The sum-rank metric,
which generalizes both the Hamming and rank metric, first appeared in
2005 in the context of space-time codes and later in 2010 for multi-shot
network coding. It has since become a key tool with significant
theoretical and practical relevance.
We investigate three
classical bounds on the cardinality of sum-rank metric codes: the
Singleton, Gilbert--Varshamov, and sphere-packing bound. Although these
bounds and their asymptotic forms for the case of bounded block sizes
with a growing number of blocks are known, their evaluation relies on
computing the size of sum-rank metric balls, a task that is
super-polynomial using existing closed formulas.
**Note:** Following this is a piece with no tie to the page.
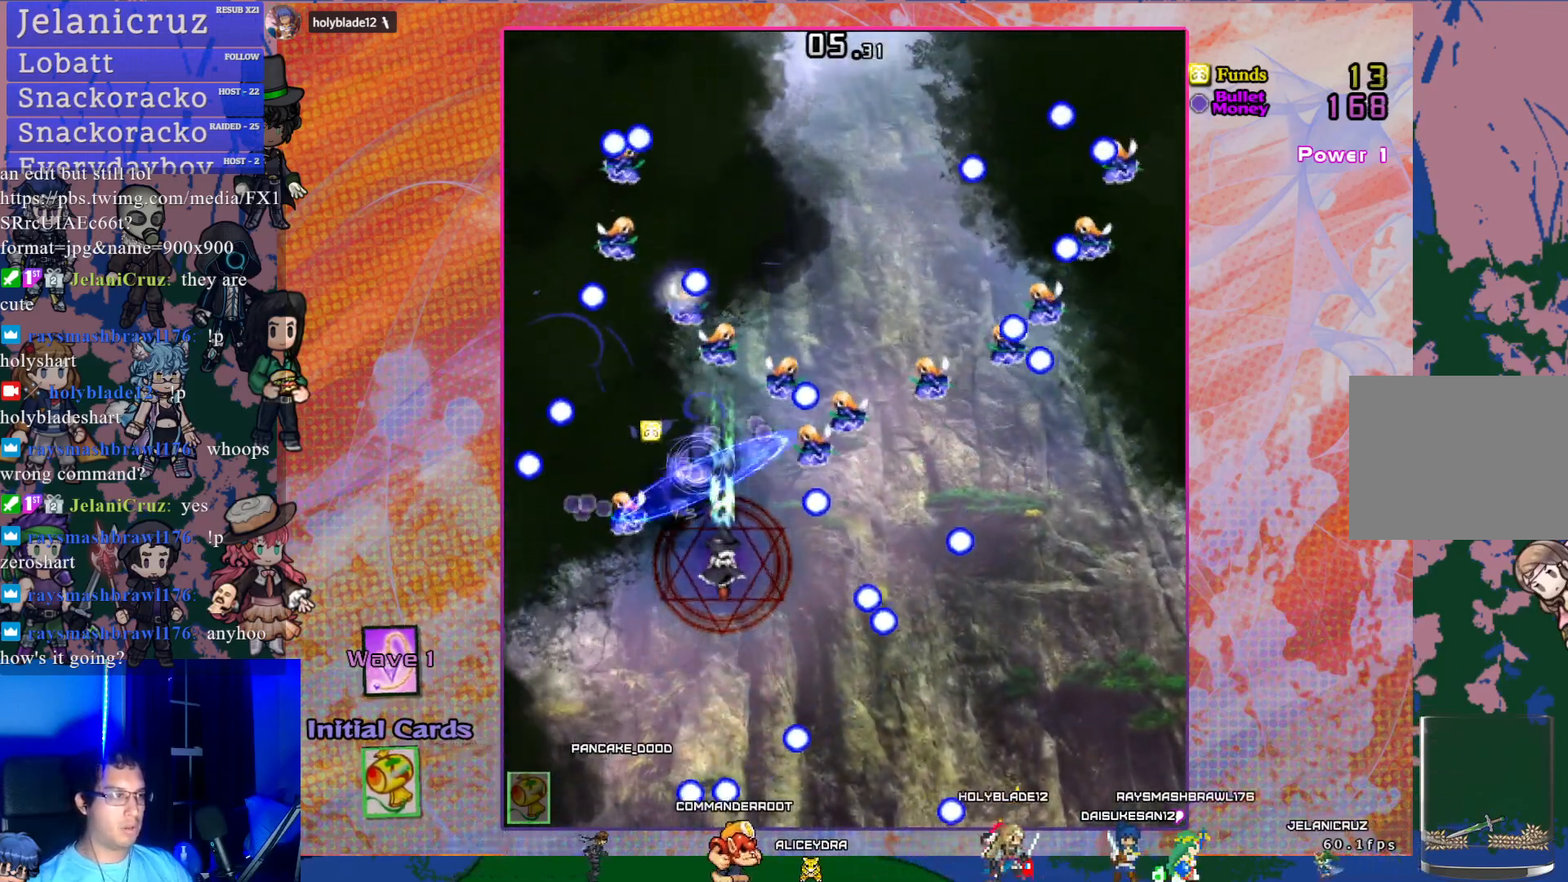
{"buttons": ["CROSS"], "left_stick": "center", "events": [[133, "SQUARE", "up"], [183, "DPAD_RIGHT", "down"], [300, "DPAD_RIGHT", "up"]]}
To address this, we revisit
the Gilbert--Varshamov and sphere-packing bounds for linear codes,
connect them to a known polynomial-time algorithm for computing sum-rank
sphere sizes, and thereby obtain efficient polynomial-time methods for
evaluating these bounds.
Moreover, by incorporating
upper and lower estimates on sum-rank metric ball sizes, we derive
simplified variants that further reduce computational complexity. These
simplified bounds also yield new asymptotic versions of the
Gilbert--Varshamov and the sphere-packing bound that apply not only when
the number of blocks grows but also when block sizes grow and thereby
extending previously established asymptotic results.